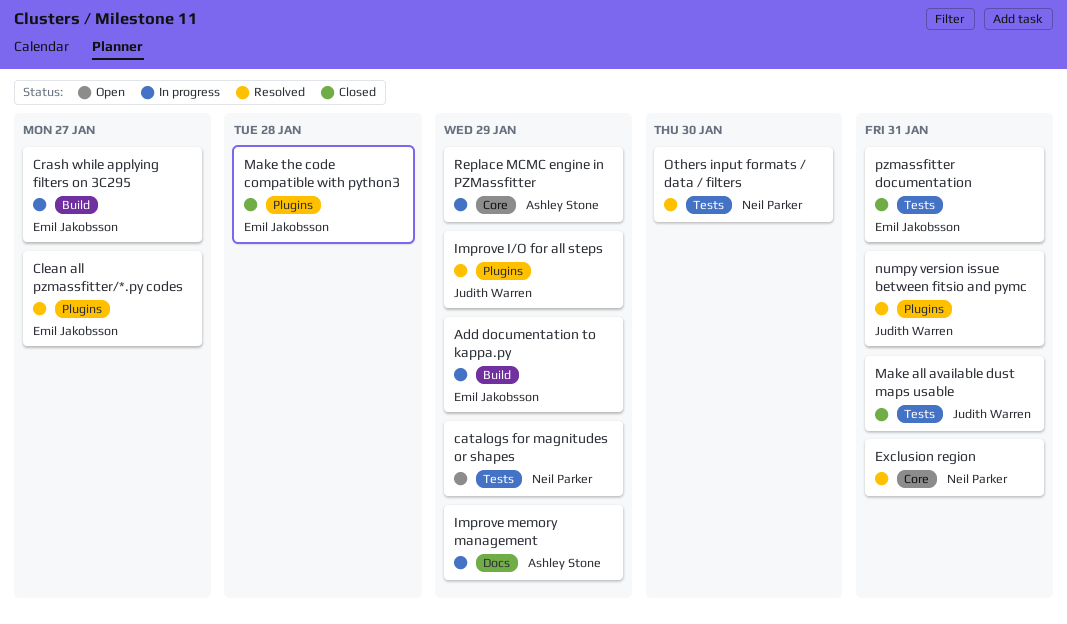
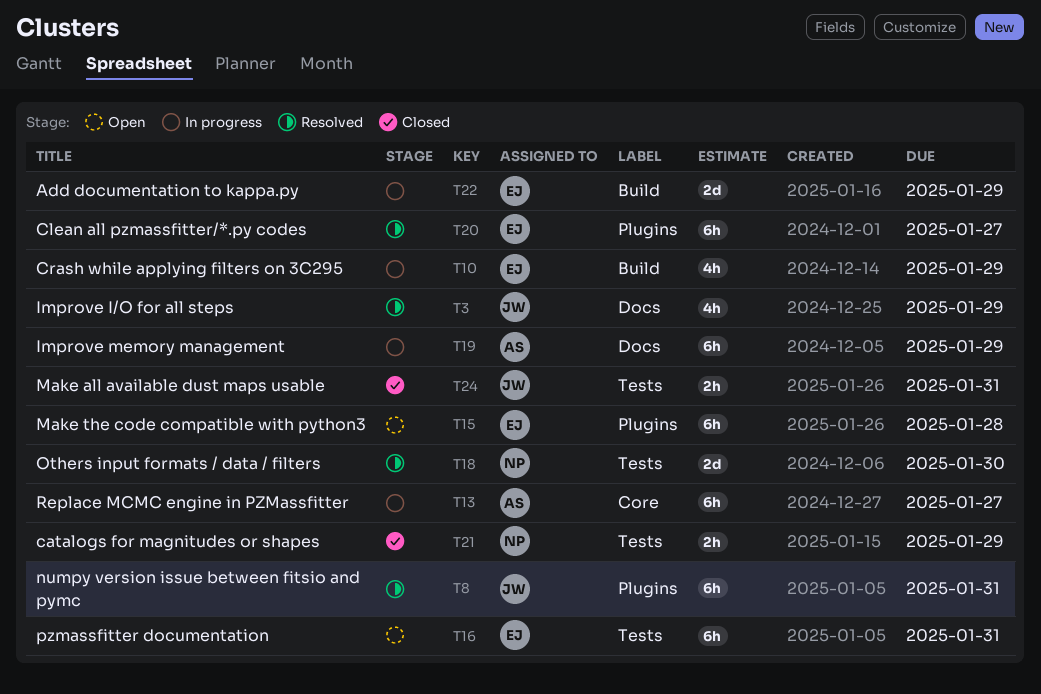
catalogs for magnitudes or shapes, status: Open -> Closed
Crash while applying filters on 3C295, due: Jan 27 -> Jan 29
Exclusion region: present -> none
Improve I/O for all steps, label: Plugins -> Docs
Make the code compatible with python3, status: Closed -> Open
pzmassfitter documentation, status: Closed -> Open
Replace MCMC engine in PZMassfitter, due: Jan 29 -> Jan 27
· · · · · · ·
**WHAT THIS TASK INVOLVES**.
For the word "status", find every line in the data that holds it and copy that line.

**EXERCISE ANSWER**.
catalogs for magnitudes or shapes, status: Open -> Closed
Make the code compatible with python3, status: Closed -> Open
pzmassfitter documentation, status: Closed -> Open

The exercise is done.